Hybrid Experimental Designs (HEDs) are transforming the way researchers optimize the integration and adaptation of human-delivered and digital intervention components. Since human-delivered components and digital components can be adapted on different timescales, slow (for example monthly, for human-delivered components) and fast (for example daily, for digital components), HEDs involve sequential (repeated) randomizations on multiple timescales.

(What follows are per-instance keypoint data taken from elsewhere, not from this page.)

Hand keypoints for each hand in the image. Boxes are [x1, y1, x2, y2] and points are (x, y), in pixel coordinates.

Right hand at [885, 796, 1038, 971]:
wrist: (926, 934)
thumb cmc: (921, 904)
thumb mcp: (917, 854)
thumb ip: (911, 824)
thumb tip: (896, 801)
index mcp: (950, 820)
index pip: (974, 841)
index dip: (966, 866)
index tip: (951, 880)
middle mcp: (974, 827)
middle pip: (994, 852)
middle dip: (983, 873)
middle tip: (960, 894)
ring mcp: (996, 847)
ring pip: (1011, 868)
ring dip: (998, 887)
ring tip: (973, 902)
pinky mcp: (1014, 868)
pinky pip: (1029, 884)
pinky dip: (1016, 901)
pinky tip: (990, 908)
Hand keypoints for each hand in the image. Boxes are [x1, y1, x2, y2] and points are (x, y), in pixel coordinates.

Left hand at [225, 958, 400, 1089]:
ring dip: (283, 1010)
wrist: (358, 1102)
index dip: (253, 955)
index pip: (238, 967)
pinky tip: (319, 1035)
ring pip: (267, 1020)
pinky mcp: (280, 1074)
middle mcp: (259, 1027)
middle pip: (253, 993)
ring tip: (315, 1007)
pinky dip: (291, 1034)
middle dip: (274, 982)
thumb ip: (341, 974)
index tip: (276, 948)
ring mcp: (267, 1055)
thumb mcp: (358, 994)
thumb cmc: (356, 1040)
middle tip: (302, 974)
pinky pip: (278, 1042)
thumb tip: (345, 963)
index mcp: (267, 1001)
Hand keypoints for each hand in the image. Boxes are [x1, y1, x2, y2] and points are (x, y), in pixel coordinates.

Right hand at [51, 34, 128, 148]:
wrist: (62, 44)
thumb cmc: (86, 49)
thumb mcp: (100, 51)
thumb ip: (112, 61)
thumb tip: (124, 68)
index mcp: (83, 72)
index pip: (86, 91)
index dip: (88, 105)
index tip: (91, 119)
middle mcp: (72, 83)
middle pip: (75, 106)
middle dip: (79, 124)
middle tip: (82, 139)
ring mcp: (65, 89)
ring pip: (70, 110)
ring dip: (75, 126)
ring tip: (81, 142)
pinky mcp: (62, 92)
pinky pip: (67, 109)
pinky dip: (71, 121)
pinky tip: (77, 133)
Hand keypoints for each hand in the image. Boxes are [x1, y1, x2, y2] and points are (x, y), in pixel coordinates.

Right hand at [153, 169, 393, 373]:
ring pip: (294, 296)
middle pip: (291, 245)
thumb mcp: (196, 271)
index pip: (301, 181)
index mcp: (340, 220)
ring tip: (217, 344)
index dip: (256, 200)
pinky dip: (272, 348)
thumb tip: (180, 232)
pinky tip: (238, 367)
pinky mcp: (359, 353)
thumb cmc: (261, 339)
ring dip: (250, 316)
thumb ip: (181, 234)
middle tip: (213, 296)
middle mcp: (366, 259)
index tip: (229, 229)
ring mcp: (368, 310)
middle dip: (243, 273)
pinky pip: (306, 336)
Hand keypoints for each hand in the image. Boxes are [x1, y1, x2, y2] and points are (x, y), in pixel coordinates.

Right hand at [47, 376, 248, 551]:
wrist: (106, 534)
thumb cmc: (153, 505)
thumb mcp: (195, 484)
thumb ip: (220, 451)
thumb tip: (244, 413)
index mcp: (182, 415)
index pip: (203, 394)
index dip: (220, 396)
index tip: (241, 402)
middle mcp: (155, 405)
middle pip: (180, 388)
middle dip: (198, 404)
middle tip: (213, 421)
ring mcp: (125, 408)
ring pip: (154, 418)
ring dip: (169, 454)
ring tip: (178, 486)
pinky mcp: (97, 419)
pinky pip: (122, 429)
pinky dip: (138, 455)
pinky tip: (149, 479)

Three studies led by d3center affiliates show these designs in action. Sylvie Naar, PhD, is using the HED to develop an intervention for HIV and alcohol use among young adults. Rebecca Sripada, PhD, and Stefanie T. LoSavio, PhD, use the HED to develop an intervention for PTSD among Veterans. Simon Goldberg, PhD, is using the HED to develop a meditation intervention for promoting mental health. Together, these projects showcase the versatility and impact of HEDs in addressing critical health and behavioral challenges.
Optimizing HIV and Alcohol Interventions for Young Adults
Project SUSTAIN, led by Sylvie Naar, PhD, and funded by an NIAAA P01 grant, examines a multimodal adaptive intervention (MADI) to improve HIV and alcohol management among Young People Living with HIV (YPLWH). The study employs a HED with randomizations on two timescales:
Slow timescale randomizations: After participants receive an initial web-based self-management intervention (HC-WB) targeting medication adherence and alcohol use, they undergo randomization at weeks 2, 4, and 6 to step up to tele-health coaching (HC-TB) delivered by trained staff or continue HC-WB.
Fast timescale randomizations: Simultaneously, participants undergo daily randomization to receive a youth-developed mobile device prompt or no prompt over 8 weeks.
The study aims to evaluate both the optimal timing of HC-TB implementation and the impact of different prompt types on daily medication adherence, stress, and alcohol use outcomes.
Changing the Treatment Course for Veterans with PTSD
Rebecca Sripada, PhD and Stefanie T. LoSavio, PhD are leading a HED with 302 Veterans with PTSD, funded by the Department of Defense to improve the effectiveness and efficiency of PTSD treatment.
Slow timescale randomizations: Participants are first randomized to one of two first-line treatments—Prolonged Exposure or Cognitive Processing Therapy.
- After 6 sessions, Non-responders are re-randomized to one of two RESCUE strategies—either continuing with a modular version of the same treatment for sessions 7-14 or switching to the alternate treatment.
- After 6 sessions, Responders are re-randomized to one of two MAINTENANCE strategies—either continuing treatment or stepping down for the remaining 8 sessions.
Fast timescale randomization: Participants are randomized every day to either a daily digital prompt to enhance engagement with homework assignments, or no digital prompt.
Goals include evaluating whether adjusting treatments for non-responders improves outcomes and whether prompts enhance between-session homework completion, supporting long-term progress.
Improving Engagement and Mental Health Outcomes in a Meditation Intervention
Simon Goldberg, PhD, is exploring how to best integrate human and digital support to improve engagement and mental health outcomes in a meditation-based intervention among 41 participants. Participants were individuals who had recently downloaded the Healthy Minds Program app who were reporting elevated symptoms of depression, anxiety, or both.
Slow timescale randomization: Participants are first randomized into four groups using a 2×2 factorial design with two factors:
- Initial coaching session vs. initial informational session (control group)
- Access to email support vs. no access
Fast timescale randomization: Over 4 weeks, participants are randomized daily to a mobile-based prompt to encourage informal practice, a mobile-based prompt to encourage formal practice, or no prompt.
The study evaluates feasibility, acceptability, and engagement metrics, including app usability and engagement with formal and informal practice. Goldberg shares: “We were excited to deploy a hybrid experimental design to efficiently examine multiple research questions in the same sample. We hope that this work will ultimately clarify what elements of human and digital support are most impactful, and cost-effective, for improving outcomes in digital meditation interventions.”